## PROVIDED RECORDS:
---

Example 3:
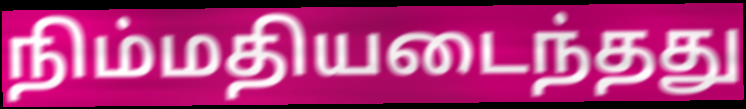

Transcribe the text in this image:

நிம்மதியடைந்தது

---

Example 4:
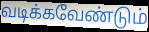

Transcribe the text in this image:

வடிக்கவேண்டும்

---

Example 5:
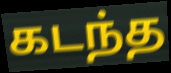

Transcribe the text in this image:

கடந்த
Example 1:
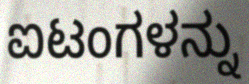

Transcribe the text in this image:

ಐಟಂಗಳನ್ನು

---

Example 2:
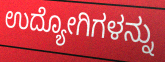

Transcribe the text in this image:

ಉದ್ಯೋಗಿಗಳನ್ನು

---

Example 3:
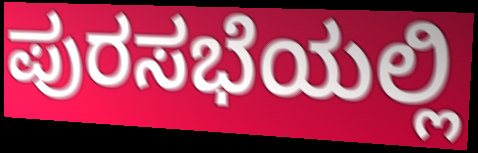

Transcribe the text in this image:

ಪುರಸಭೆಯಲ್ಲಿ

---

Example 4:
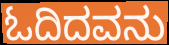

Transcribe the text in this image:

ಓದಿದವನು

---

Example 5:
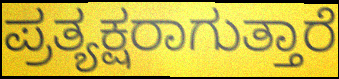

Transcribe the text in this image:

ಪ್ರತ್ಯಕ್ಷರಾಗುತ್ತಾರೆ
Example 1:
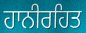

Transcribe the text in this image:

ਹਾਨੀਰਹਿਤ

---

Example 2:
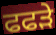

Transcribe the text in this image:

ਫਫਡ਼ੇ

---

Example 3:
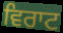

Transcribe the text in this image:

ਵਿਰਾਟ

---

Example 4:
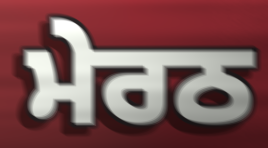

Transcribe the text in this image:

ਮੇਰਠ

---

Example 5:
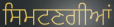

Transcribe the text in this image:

## WORK INSTRUCTION:
The material above holds pictures; copy everything else in it exactly.

## RESULT:
---

Example 3:

Transcribe the text in this image:

நிம்மதியடைந்தது

---

Example 4:

Transcribe the text in this image:

வடிக்கவேண்டும்

---

Example 5:

Transcribe the text in this image:

கடந்த
Example 1:

Transcribe the text in this image:

ಐಟಂಗಳನ್ನು

---

Example 2:

Transcribe the text in this image:

ಉದ್ಯೋಗಿಗಳನ್ನು

---

Example 3:

Transcribe the text in this image:

ಪುರಸಭೆಯಲ್ಲಿ

---

Example 4:

Transcribe the text in this image:

ಓದಿದವನು

---

Example 5:

Transcribe the text in this image:

ಪ್ರತ್ಯಕ್ಷರಾಗುತ್ತಾರೆ
Example 1:

Transcribe the text in this image:

ਹਾਨੀਰਹਿਤ

---

Example 2:

Transcribe the text in this image:

ਫਫਡ਼ੇ

---

Example 3:

Transcribe the text in this image:

ਵਿਰਾਟ

---

Example 4:

Transcribe the text in this image:

ਮੇਰਠ

---

Example 5:

Transcribe the text in this image:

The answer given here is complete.